━━━ Input

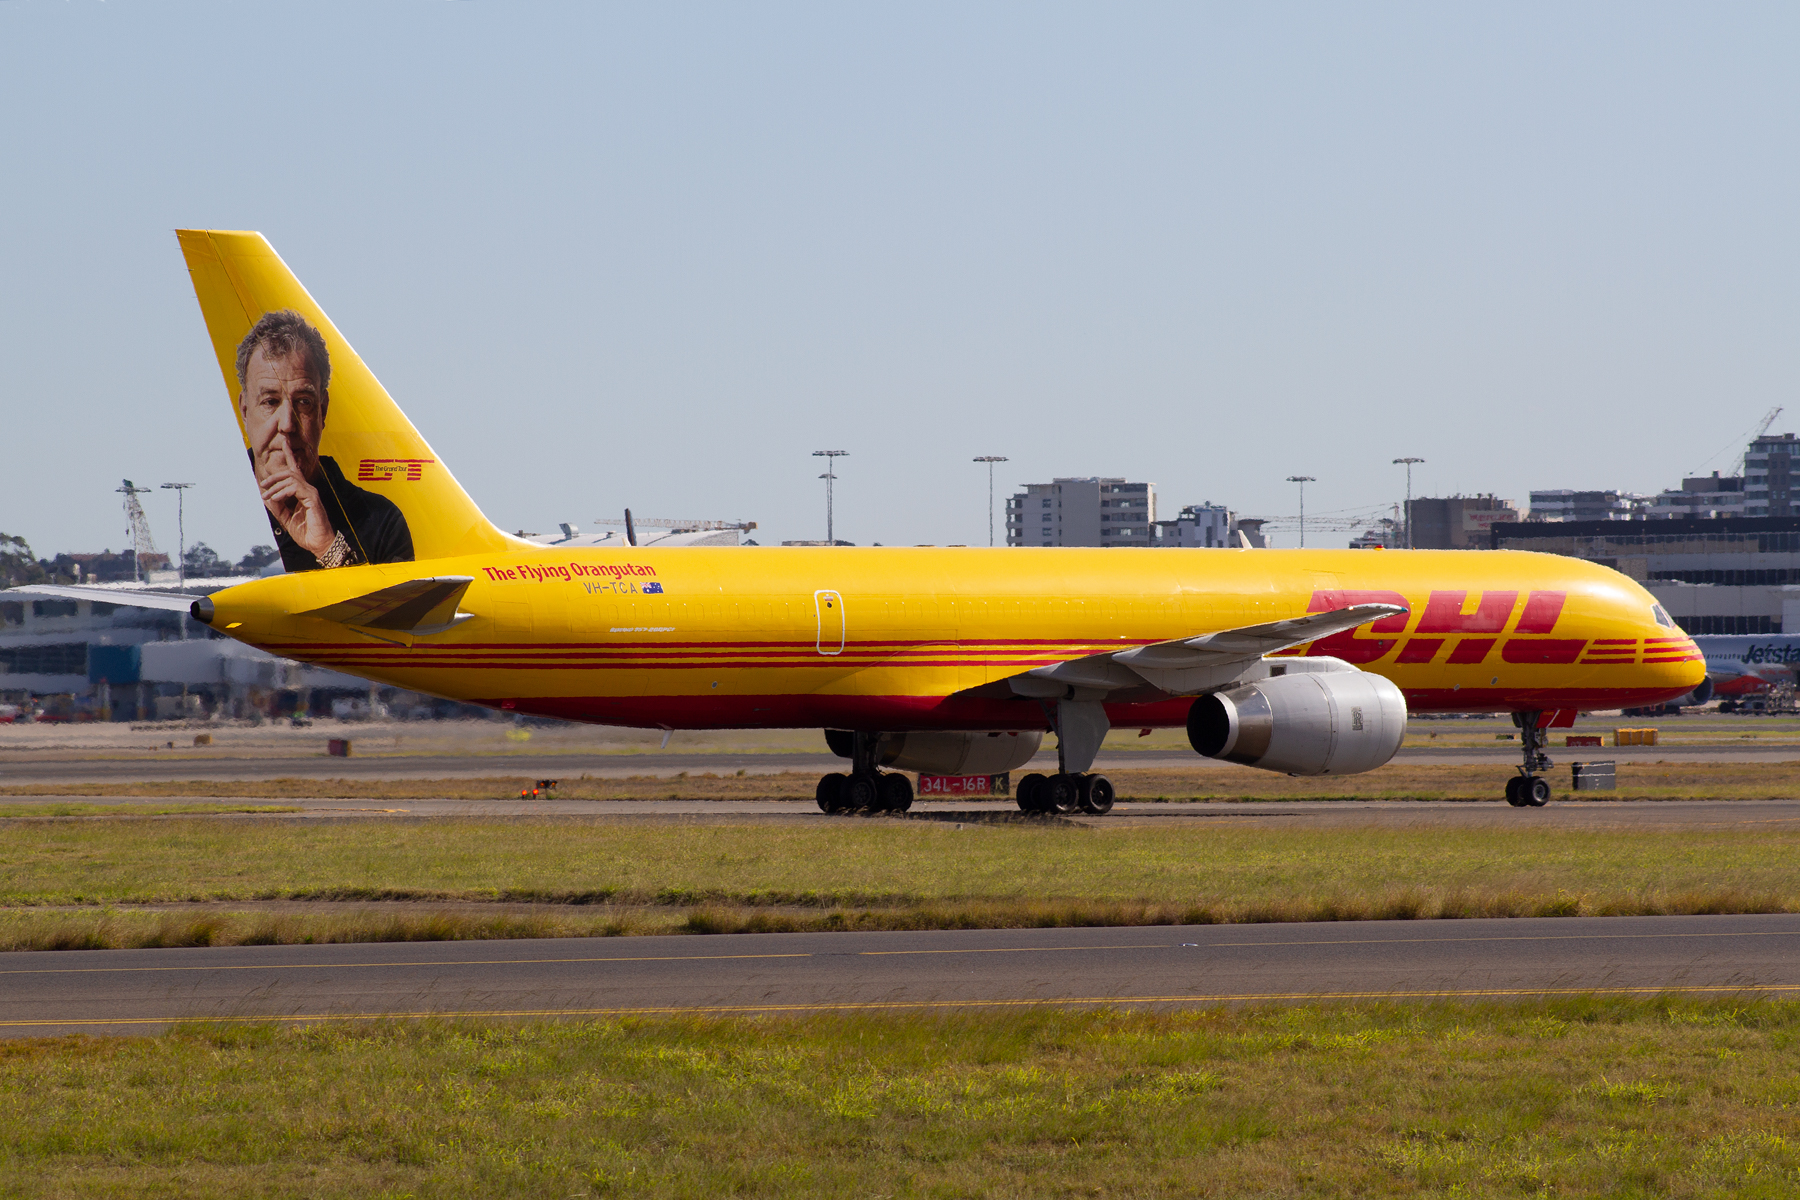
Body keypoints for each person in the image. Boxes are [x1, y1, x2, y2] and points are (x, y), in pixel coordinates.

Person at [236, 310, 413, 571]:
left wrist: (330, 549)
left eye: (303, 403)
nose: (287, 424)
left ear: (323, 412)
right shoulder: (209, 494)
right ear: (245, 411)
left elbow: (395, 613)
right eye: (270, 402)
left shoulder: (380, 521)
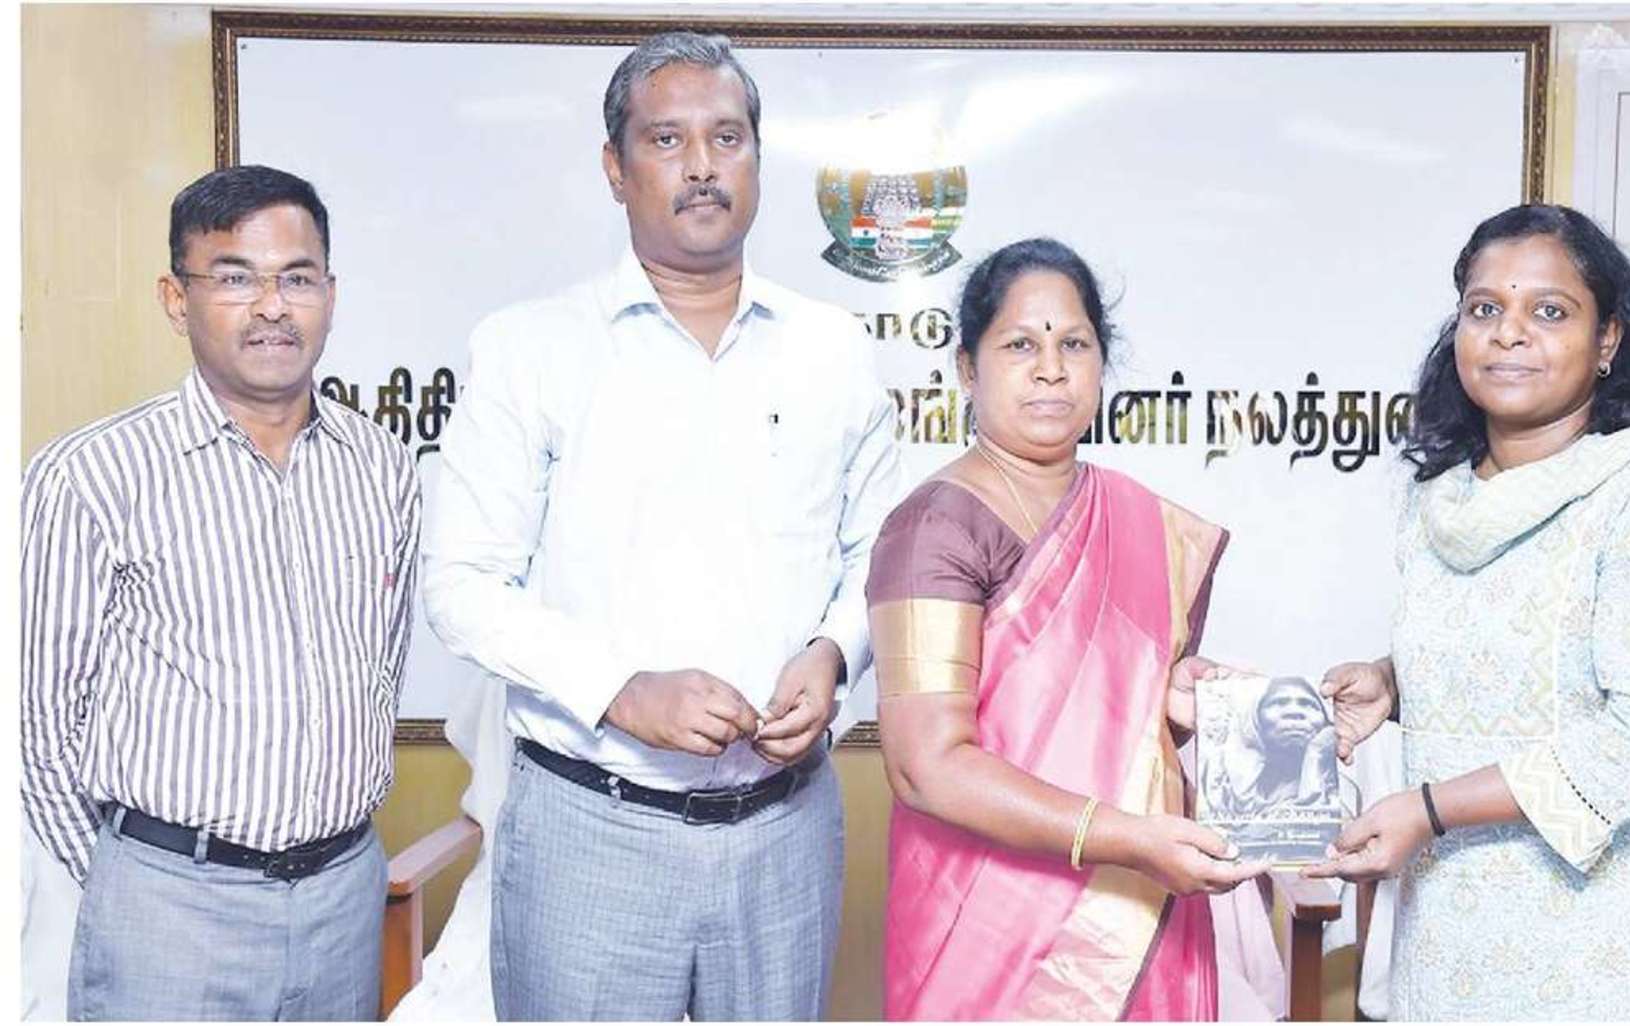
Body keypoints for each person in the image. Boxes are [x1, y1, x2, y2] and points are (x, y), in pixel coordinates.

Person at [421, 31, 900, 1021]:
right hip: (591, 829)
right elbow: (461, 584)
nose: (701, 166)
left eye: (726, 137)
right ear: (615, 167)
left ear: (757, 158)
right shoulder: (531, 349)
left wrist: (835, 652)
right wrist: (621, 691)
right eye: (667, 139)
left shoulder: (834, 350)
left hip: (783, 830)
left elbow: (883, 551)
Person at [1309, 204, 1630, 1019]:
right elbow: (1531, 666)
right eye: (1484, 308)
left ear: (1608, 340)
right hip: (1452, 939)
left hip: (1607, 953)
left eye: (1550, 311)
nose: (1509, 332)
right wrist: (1396, 683)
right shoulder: (1441, 503)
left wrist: (1431, 809)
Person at [21, 164, 421, 1020]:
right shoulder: (91, 476)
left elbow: (381, 669)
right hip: (169, 915)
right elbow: (38, 732)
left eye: (298, 279)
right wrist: (135, 886)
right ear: (177, 299)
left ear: (330, 295)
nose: (273, 307)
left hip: (343, 897)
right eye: (236, 278)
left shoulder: (383, 467)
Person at [869, 237, 1270, 1021]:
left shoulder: (1137, 519)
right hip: (988, 922)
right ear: (966, 368)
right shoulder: (935, 528)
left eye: (1074, 344)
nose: (1051, 368)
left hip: (1135, 903)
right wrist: (1128, 839)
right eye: (1020, 344)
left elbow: (1108, 717)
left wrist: (1173, 699)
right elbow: (926, 766)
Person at [1203, 677, 1337, 818]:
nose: (1294, 712)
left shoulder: (1340, 782)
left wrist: (1315, 756)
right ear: (1255, 717)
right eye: (1279, 703)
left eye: (1308, 704)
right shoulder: (1220, 782)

━━━━━━

**What you need to do**
Please retype the whole listing above exactly, without any of its images.

**Response**
Body keypoints for each person in the image. Boxes are [x1, y1, x2, y2] and points are (x, y), in pixel coordinates.

Person at [236, 310, 413, 571]:
left wrist: (330, 549)
left eye: (303, 403)
nose: (287, 424)
left ear: (323, 412)
right shoulder: (209, 494)
right ear: (245, 411)
left elbow: (395, 613)
right eye: (270, 402)
left shoulder: (380, 521)
Body keypoints for each person in the image. Boxes are [x1, y1, x2, y2] and points are (x, y), in pixel coordinates.

Person at [421, 31, 900, 1021]:
right hip: (591, 829)
right elbow: (461, 584)
nose: (701, 166)
left eye: (726, 137)
right ear: (615, 167)
left ear: (757, 158)
right shoulder: (531, 349)
left wrist: (835, 652)
right wrist: (621, 691)
right eye: (667, 139)
left shoulder: (834, 350)
left hip: (783, 830)
left elbow: (883, 551)
Person at [1309, 204, 1630, 1019]:
right elbow: (1531, 666)
right eye: (1484, 308)
left ear: (1608, 340)
right hip: (1452, 939)
left hip: (1607, 953)
left eye: (1550, 311)
nose: (1509, 332)
right wrist: (1396, 683)
right shoulder: (1441, 503)
left wrist: (1431, 809)
Person at [21, 164, 421, 1020]:
right shoulder: (91, 476)
left elbow: (381, 669)
right hip: (169, 915)
right elbow: (38, 732)
left eye: (298, 279)
right wrist: (135, 886)
right ear: (177, 299)
left ear: (330, 295)
nose: (273, 307)
left hip: (343, 897)
right eye: (236, 278)
left shoulder: (383, 467)
Person at [869, 237, 1270, 1021]:
left shoulder: (1137, 519)
right hip: (988, 922)
right ear: (966, 368)
right shoulder: (935, 528)
left eye: (1074, 344)
nose: (1051, 368)
left hip: (1135, 903)
right wrist: (1128, 839)
right eye: (1020, 344)
left elbow: (1108, 717)
left wrist: (1173, 699)
right elbow: (926, 766)
Person at [1203, 677, 1337, 818]:
nose: (1294, 712)
left shoulder: (1340, 782)
left wrist: (1315, 756)
right ear: (1255, 717)
right eye: (1279, 703)
left eye: (1308, 704)
right shoulder: (1220, 782)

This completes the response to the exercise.